╔══
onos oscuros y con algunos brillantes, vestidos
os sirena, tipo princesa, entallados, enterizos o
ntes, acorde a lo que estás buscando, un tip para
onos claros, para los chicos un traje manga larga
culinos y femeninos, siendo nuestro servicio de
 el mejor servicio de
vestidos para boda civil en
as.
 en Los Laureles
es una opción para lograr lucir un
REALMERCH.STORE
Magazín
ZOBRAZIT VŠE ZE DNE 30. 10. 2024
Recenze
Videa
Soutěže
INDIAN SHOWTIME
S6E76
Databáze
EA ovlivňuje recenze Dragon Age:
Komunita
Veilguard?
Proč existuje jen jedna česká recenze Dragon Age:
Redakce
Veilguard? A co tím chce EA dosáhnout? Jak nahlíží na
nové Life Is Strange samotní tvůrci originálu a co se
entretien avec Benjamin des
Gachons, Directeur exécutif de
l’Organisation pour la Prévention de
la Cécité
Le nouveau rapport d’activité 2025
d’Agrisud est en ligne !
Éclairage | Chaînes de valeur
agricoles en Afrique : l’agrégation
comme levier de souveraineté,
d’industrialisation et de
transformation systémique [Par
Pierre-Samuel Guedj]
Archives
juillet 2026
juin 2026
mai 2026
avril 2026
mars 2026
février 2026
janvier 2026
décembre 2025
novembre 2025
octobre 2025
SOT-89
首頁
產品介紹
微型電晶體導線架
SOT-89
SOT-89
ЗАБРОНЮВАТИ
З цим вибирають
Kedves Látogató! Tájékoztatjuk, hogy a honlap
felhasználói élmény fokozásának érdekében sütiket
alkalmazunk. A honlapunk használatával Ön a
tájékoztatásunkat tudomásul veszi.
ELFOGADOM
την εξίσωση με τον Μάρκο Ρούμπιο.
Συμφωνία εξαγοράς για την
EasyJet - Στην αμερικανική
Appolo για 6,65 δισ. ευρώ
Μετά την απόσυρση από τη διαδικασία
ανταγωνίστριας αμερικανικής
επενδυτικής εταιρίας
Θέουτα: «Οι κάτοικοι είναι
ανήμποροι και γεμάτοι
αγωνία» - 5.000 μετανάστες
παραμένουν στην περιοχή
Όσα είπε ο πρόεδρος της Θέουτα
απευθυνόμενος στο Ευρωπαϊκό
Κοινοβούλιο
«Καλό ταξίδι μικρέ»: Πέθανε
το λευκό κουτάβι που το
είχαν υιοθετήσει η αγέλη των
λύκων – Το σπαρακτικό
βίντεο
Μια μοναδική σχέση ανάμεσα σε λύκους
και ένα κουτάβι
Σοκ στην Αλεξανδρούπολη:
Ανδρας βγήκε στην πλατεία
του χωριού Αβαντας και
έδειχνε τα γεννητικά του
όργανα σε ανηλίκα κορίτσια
╚══
* [About this exercise]: Your reply must be the entries above, returned word for word.

* [The completed task]:
onos oscuros y con algunos brillantes, vestidos
os sirena, tipo princesa, entallados, enterizos o
ntes, acorde a lo que estás buscando, un tip para
onos claros, para los chicos un traje manga larga
culinos y femeninos, siendo nuestro servicio de
 el mejor servicio de
vestidos para boda civil en
as.
 en Los Laureles
es una opción para lograr lucir un
REALMERCH.STORE
Magazín
ZOBRAZIT VŠE ZE DNE 30. 10. 2024
Recenze
Videa
Soutěže
INDIAN SHOWTIME
S6E76
Databáze
EA ovlivňuje recenze Dragon Age:
Komunita
Veilguard?
Proč existuje jen jedna česká recenze Dragon Age:
Redakce
Veilguard? A co tím chce EA dosáhnout? Jak nahlíží na
nové Life Is Strange samotní tvůrci originálu a co se
entretien avec Benjamin des
Gachons, Directeur exécutif de
l’Organisation pour la Prévention de
la Cécité
Le nouveau rapport d’activité 2025
d’Agrisud est en ligne !
Éclairage | Chaînes de valeur
agricoles en Afrique : l’agrégation
comme levier de souveraineté,
d’industrialisation et de
transformation systémique [Par
Pierre-Samuel Guedj]
Archives
juillet 2026
juin 2026
mai 2026
avril 2026
mars 2026
février 2026
janvier 2026
décembre 2025
novembre 2025
octobre 2025
SOT-89
首頁
產品介紹
微型電晶體導線架
SOT-89
SOT-89
ЗАБРОНЮВАТИ
З цим вибирають
Kedves Látogató! Tájékoztatjuk, hogy a honlap
felhasználói élmény fokozásának érdekében sütiket
alkalmazunk. A honlapunk használatával Ön a
tájékoztatásunkat tudomásul veszi.
ELFOGADOM
την εξίσωση με τον Μάρκο Ρούμπιο.
Συμφωνία εξαγοράς για την
EasyJet - Στην αμερικανική
Appolo για 6,65 δισ. ευρώ
Μετά την απόσυρση από τη διαδικασία
ανταγωνίστριας αμερικανικής
επενδυτικής εταιρίας
Θέουτα: «Οι κάτοικοι είναι
ανήμποροι και γεμάτοι
αγωνία» - 5.000 μετανάστες
παραμένουν στην περιοχή
Όσα είπε ο πρόεδρος της Θέουτα
απευθυνόμενος στο Ευρωπαϊκό
Κοινοβούλιο
«Καλό ταξίδι μικρέ»: Πέθανε
το λευκό κουτάβι που το
είχαν υιοθετήσει η αγέλη των
λύκων – Το σπαρακτικό
βίντεο
Μια μοναδική σχέση ανάμεσα σε λύκους
και ένα κουτάβι
Σοκ στην Αλεξανδρούπολη:
Ανδρας βγήκε στην πλατεία
του χωριού Αβαντας και
έδειχνε τα γεννητικά του
όργανα σε ανηλίκα κορίτσια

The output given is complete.